> **Directions for this task**: Please identify each line in the entries below that contains the word "زوجتي" and copy those lines.

(Stored items)
------
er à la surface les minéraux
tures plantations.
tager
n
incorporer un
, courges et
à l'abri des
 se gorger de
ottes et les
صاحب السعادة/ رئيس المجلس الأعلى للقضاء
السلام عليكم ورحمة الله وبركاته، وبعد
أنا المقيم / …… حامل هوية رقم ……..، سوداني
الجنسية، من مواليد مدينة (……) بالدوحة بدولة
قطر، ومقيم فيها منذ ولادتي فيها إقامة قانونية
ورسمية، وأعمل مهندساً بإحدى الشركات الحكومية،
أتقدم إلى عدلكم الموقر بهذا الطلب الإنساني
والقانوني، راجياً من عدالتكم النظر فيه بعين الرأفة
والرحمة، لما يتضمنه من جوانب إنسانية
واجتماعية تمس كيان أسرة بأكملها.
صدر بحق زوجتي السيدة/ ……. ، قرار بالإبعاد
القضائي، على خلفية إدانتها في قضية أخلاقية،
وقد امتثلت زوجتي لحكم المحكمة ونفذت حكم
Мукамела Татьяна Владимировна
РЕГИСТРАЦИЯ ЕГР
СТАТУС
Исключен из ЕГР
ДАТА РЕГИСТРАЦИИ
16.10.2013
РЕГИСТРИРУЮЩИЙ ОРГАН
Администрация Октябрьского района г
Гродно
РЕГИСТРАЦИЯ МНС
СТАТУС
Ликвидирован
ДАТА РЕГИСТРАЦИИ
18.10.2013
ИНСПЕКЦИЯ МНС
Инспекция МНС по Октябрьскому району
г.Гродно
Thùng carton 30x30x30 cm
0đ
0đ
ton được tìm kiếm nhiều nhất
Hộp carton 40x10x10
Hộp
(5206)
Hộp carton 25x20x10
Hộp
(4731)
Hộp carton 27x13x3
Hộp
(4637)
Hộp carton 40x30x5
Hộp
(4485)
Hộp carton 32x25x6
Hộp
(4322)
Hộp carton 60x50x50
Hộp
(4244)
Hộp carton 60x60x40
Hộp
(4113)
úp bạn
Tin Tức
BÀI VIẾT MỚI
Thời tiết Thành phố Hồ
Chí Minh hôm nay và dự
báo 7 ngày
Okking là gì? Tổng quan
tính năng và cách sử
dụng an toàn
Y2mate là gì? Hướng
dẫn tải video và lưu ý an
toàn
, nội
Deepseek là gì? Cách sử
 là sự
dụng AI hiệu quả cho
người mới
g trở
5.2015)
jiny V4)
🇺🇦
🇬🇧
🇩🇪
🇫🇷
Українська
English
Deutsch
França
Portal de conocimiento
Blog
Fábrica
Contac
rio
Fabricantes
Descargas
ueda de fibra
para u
------
> **Your response**:
صدر بحق زوجتي السيدة/ ……. ، قرار بالإبعاد
وقد امتثلت زوجتي لحكم المحكمة ونفذت حكم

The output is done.